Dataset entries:
╔══
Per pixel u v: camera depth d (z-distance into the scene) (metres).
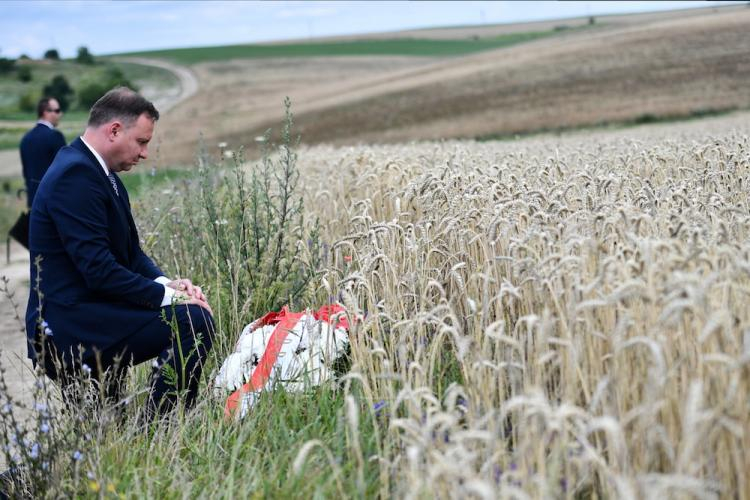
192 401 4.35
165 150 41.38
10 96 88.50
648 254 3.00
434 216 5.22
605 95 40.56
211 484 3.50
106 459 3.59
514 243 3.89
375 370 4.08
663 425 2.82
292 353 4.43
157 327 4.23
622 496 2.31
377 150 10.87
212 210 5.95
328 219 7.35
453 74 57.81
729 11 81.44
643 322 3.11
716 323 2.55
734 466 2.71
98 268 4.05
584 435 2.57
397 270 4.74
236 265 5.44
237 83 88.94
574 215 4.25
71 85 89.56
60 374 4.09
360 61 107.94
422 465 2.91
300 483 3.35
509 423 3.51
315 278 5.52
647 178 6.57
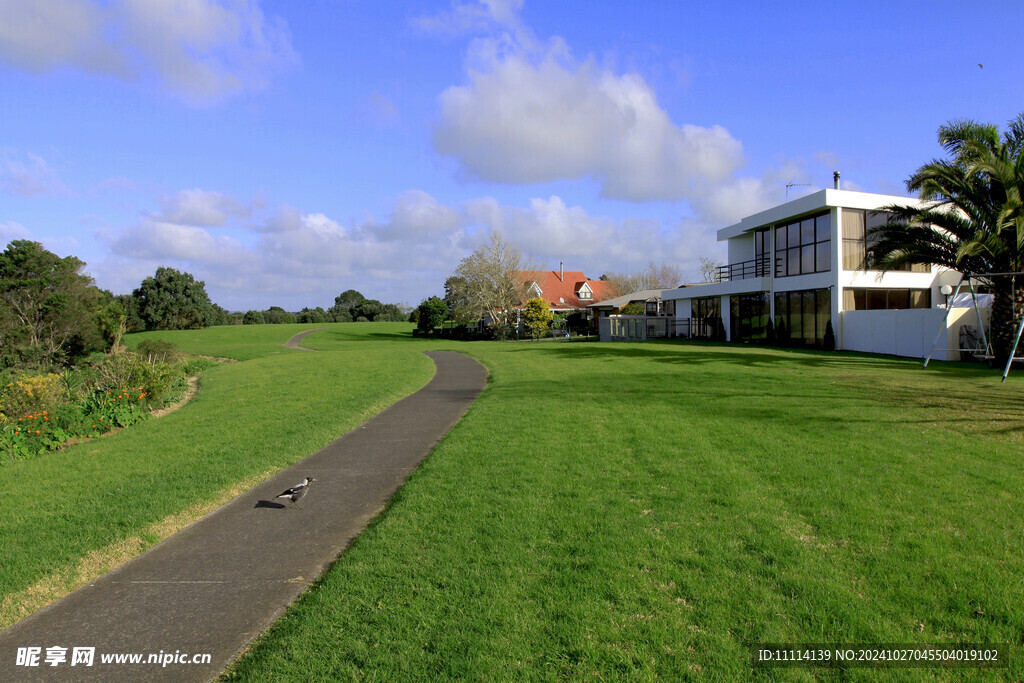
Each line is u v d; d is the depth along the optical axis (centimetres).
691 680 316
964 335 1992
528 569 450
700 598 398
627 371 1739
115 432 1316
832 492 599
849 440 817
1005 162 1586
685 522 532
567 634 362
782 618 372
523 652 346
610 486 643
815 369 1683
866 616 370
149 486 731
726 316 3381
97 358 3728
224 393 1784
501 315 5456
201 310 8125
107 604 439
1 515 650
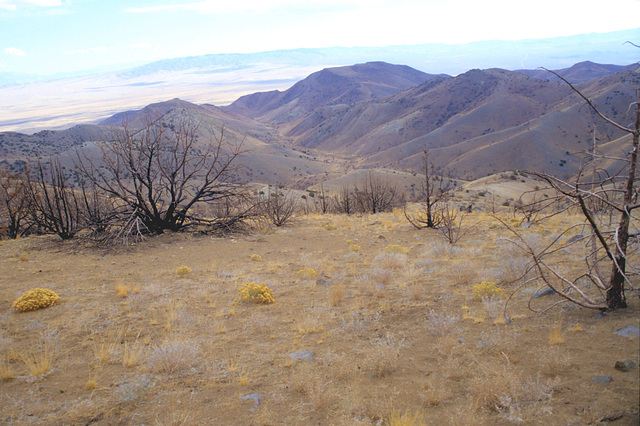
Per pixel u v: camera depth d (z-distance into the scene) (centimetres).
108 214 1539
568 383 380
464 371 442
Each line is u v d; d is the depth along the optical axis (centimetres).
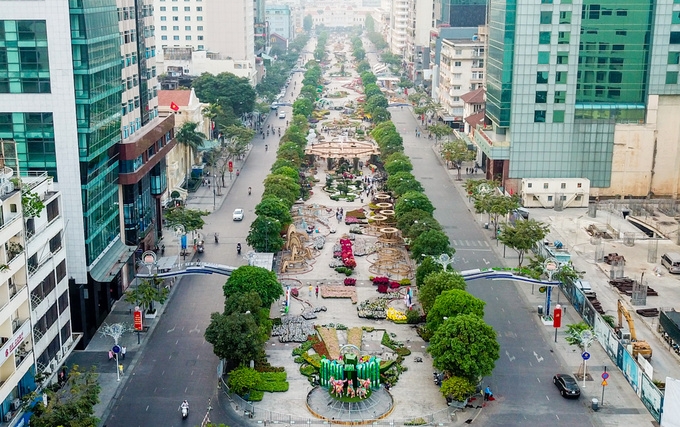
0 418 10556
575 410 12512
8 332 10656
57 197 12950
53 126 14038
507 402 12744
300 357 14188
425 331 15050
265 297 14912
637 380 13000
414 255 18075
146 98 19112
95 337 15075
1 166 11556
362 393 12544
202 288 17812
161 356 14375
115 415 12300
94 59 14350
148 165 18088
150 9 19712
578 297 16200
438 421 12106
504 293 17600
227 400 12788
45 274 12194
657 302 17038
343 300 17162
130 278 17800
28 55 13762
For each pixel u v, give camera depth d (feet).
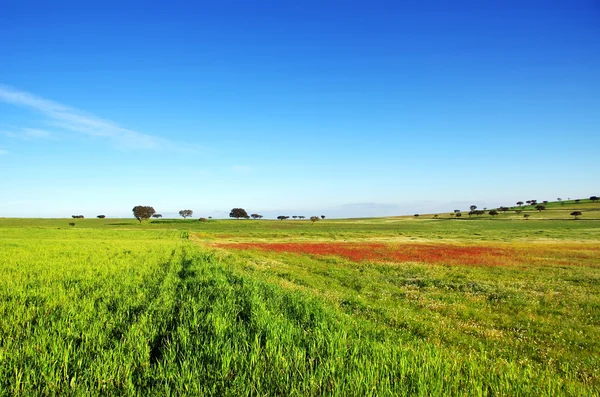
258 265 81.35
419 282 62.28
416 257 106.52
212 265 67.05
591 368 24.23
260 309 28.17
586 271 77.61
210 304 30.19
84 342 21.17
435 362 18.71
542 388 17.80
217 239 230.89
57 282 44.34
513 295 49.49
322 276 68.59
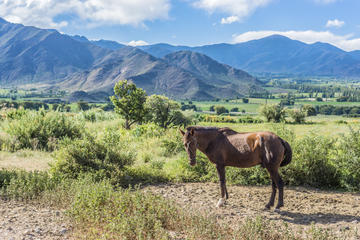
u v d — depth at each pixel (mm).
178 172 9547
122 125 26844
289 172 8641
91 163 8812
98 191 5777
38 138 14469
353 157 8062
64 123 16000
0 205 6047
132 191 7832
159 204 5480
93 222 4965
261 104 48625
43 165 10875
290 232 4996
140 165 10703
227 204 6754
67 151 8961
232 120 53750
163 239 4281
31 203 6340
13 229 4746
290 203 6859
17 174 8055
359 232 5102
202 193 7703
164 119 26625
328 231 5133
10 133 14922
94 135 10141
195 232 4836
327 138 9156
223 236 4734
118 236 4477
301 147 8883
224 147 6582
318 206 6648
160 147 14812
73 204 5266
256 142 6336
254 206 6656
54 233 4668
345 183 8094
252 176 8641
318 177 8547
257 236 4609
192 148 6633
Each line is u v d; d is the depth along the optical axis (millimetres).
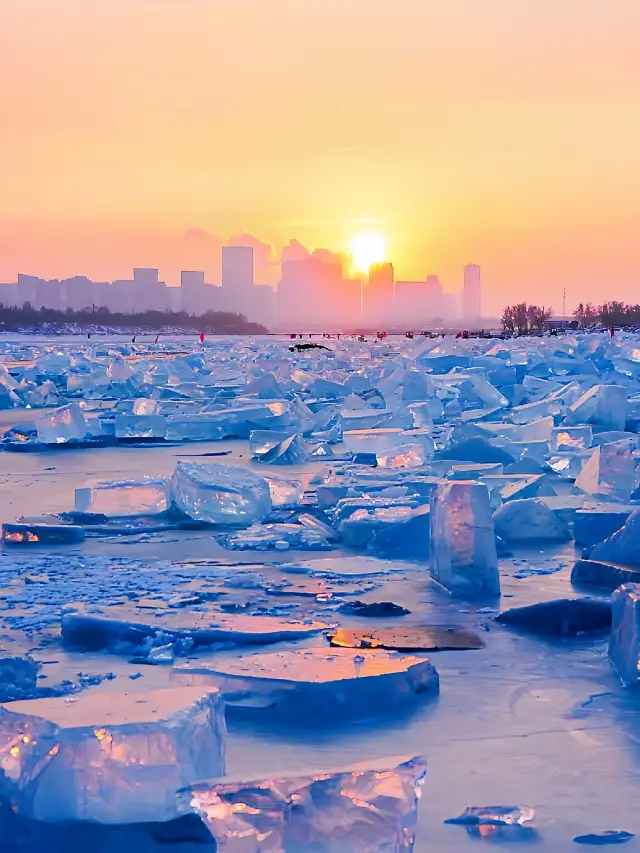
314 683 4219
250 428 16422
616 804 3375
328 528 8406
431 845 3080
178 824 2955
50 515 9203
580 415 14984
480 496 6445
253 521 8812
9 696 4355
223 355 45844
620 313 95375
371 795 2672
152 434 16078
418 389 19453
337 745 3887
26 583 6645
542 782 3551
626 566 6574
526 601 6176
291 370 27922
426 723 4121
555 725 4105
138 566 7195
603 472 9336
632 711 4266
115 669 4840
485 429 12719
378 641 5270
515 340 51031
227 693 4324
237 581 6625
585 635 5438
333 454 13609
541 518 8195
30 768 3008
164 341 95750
╚══
Exercise instructions: Copy the records word for word, leaving no picture in the copy.

Your response:
Per pixel u v: camera depth d (z-distance into the scene) (metres).
192 401 4.35
165 150 41.38
10 96 88.50
648 254 3.00
434 216 5.22
605 95 40.56
211 484 3.50
106 459 3.59
514 243 3.89
375 370 4.08
663 425 2.82
292 353 4.43
157 327 4.23
622 496 2.31
377 150 10.87
212 210 5.95
328 219 7.35
453 74 57.81
729 11 81.44
643 322 3.11
716 323 2.55
734 466 2.71
98 268 4.05
584 435 2.57
397 270 4.74
236 265 5.44
237 83 88.94
574 215 4.25
71 85 89.56
60 374 4.09
360 61 107.94
422 465 2.91
300 483 3.35
509 423 3.51
315 278 5.52
647 178 6.57
Each line is u v d; d is the depth along the optical axis (centimetres).
691 680 316
964 335 1992
528 569 450
700 598 398
627 371 1739
115 432 1316
832 492 599
849 440 817
1005 162 1586
685 522 532
567 634 362
782 618 372
523 652 346
610 486 643
815 369 1683
866 616 370
149 486 731
726 316 3381
97 358 3728
224 393 1784
501 315 5456
201 310 8125
107 604 439
1 515 650
Per pixel u v: camera depth d (z-distance into the scene) (centimetres).
108 214 1539
568 383 380
464 371 442
Each line is u v d; d is the depth along the optical axis (centimetres).
0 418 10556
575 410 12512
8 332 10656
57 197 12950
53 126 14038
507 402 12744
300 357 14188
425 331 15050
265 297 14912
637 380 13000
414 255 18075
146 98 19112
95 337 15075
1 166 11556
362 393 12544
202 288 17812
161 356 14375
115 415 12300
94 59 14350
148 165 18088
150 9 19712
578 297 16200
438 421 12106
504 293 17600
227 400 12788
45 274 12194
657 302 17038
343 300 17162
130 278 17800
28 55 13762
For each pixel u v, give camera depth d (feet).
258 265 81.35
419 282 62.28
416 257 106.52
212 265 67.05
591 368 24.23
260 309 28.17
586 271 77.61
210 304 30.19
84 342 21.17
435 362 18.71
542 388 17.80
217 239 230.89
57 282 44.34
513 295 49.49
322 276 68.59
u v d — depth at each pixel (mm).
178 172 9547
122 125 26844
289 172 8641
91 163 8812
98 191 5777
38 138 14469
353 157 8062
64 123 16000
0 205 6047
132 191 7832
159 204 5480
93 222 4965
261 104 48625
43 165 10875
290 232 4996
140 165 10703
227 204 6754
67 151 8961
232 120 53750
163 239 4281
31 203 6340
13 229 4746
290 203 6859
17 174 8055
359 232 5102
202 193 7703
164 119 26625
328 231 5133
10 133 14922
94 135 10141
195 232 4836
327 138 9156
223 236 4734
118 236 4477
301 147 8883
224 147 6582
318 206 6648
160 147 14812
73 204 5266
256 142 6336
254 206 6656
54 233 4668
345 183 8094
252 176 8641
318 177 8547
257 236 4609
192 148 6633
Each line is u v d; d is the depth along the optical axis (millimetres).
314 683 4219
250 428 16422
616 804 3375
328 528 8406
431 845 3080
178 824 2955
50 515 9203
580 415 14984
480 496 6445
253 521 8812
9 696 4355
223 355 45844
620 313 95375
371 795 2672
152 434 16078
418 389 19453
337 745 3887
26 583 6645
542 782 3551
626 566 6574
526 601 6176
291 370 27922
426 723 4121
555 725 4105
138 566 7195
603 472 9336
632 711 4266
115 669 4840
485 429 12719
378 641 5270
515 340 51031
227 693 4324
237 581 6625
585 635 5438
333 454 13609
541 518 8195
30 768 3008
164 341 95750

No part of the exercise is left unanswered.